Her bid this year for Best Costume Design is a full-circle moment. Phillips received her first nomination for James Mangold’s Walk the Line, a character-driven musical biography about Johnny Cash and June Carter Cash. Now, she’s back in competition at the Oscars for the Bob Dylan film A Complete Unknown, another Magnold feature about a legendary musician. To further add to the symmetry, Johnny Cash is a supporting character.
More from GoldDerby
“This nomination resonates in a way that is similar to probably my first nomination,” Phillips says. “Plus, it was a year of great costumed movies – very vivid costume movies, big costume movies. A Complete Unknown is really a character piece, and so it is with great humility and excitement that I’m nominated. But really the greatest thing about being nominated is that it is really a nomination for my team, for Jim Mangold, for my community, my family, every person I’ve ever known. That’s the beautiful thing: the excitement extends beyond me to my community of friends and family and all the great people that helped us get to this point.”
A Complete Unknown is Phillips’s sixth feature with Mangold. Their longtime collaboration was key to her success in creating the costumes for the Dylan movie. As part of the story, Phillips not only recreates several famous looks from the era but adds her own creativity in sequences where the characters — like Cash, Pete Seeger, and Joan Baez — are shown in private settings.
“It starts with permission from my director, Jim Mangold, and, from what I’ve heard secondhand from Jim, the permission Bob gave Jim when Bob gave notes on the script. So that is very freeing,” she says. “Having the trust of my director and the benefit of working with Jim over the years helped that process and released me from the neuroses of being super exacting.”
Still, the bulk of her time went to research. “Of course, authenticity is everything,” she says. Phillips created storyboards for almost every scene and found as many photographs as possible of Dylan, Baez, and the other stars. Rather than source the wardrobe, Phillips estimates that she and her team made and built two-thirds of the clothes — including famed pieces like Dylan’s signature leather jacket, which star Timothée Chalamet wears in the film’s final sequence at the Newport Folk Festival in 1965.

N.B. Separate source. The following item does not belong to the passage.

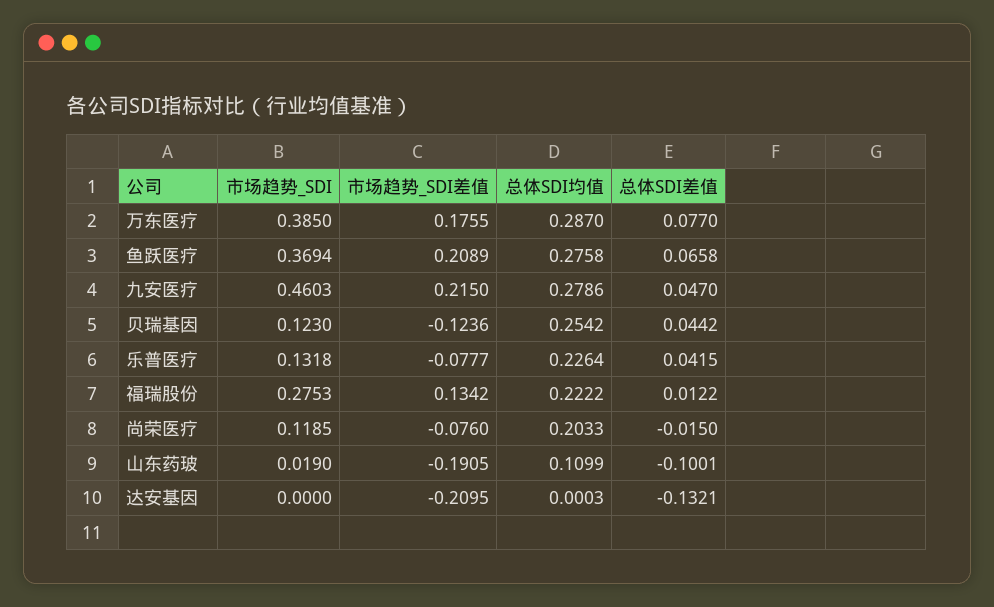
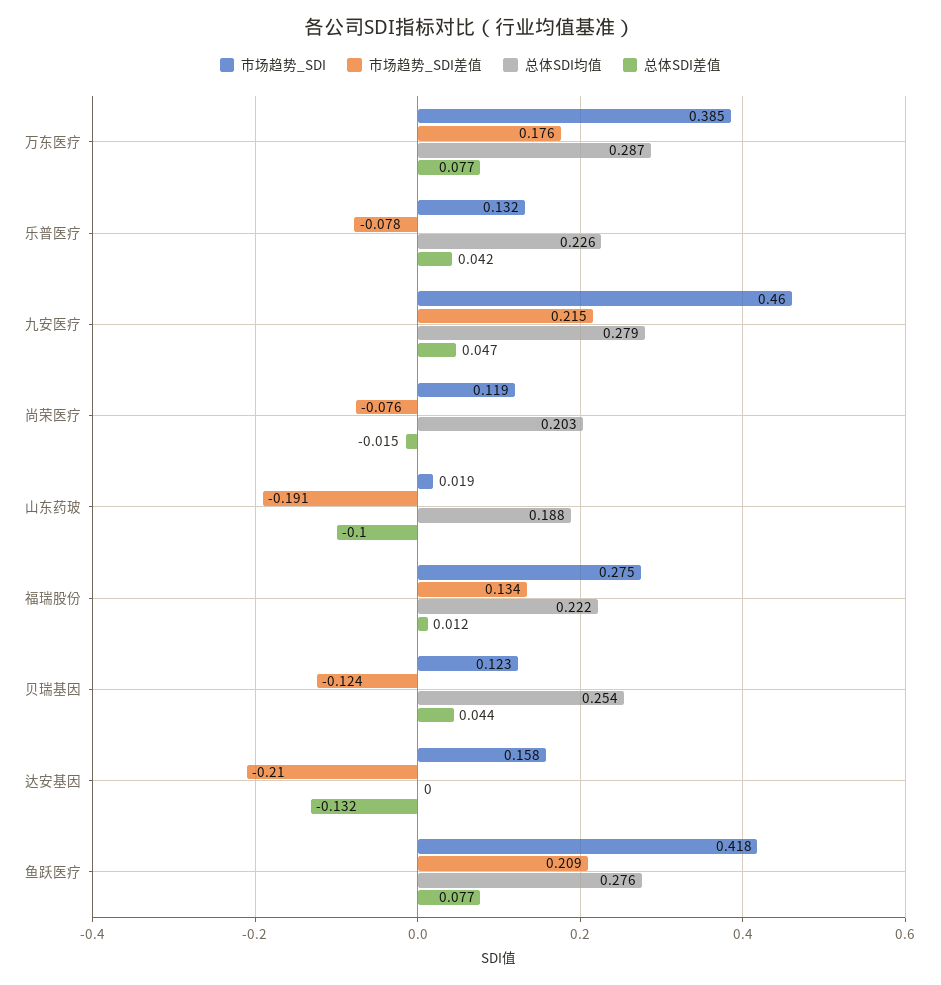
市场趋势_SDI, 鱼跃医疗: 0.3694 -> 0.418
总体SDI差值, 鱼跃医疗: 0.0658 -> 0.077
总体SDI均值, 山东药玻: 0.1099 -> 0.188
市场趋势_SDI, 达安基因: 0 -> 0.158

“That costume represents so much in our story; it represents his departure from being the solo folk music musician with the guitar in those earthy colors he wore earlier. Now, he desires to be in a band, which is at the crux of our story of him – plugging in and going electric. So, the visual mirrors the desire of a young artist. Where we leave him is, I believe, that great rock and roll American archetype that Bob still echoes to this day.”
A Complete Unknown received eight Oscar nominations this year, including Best Picture, Best Actor for Chalamet, Best Supporting Actor for Edward Norton (who plays Seeger), and Best Supporting Actress for Monica Barbaro (who plays Baez). Mangold is a three-time nominee as director, producer, and cowriter.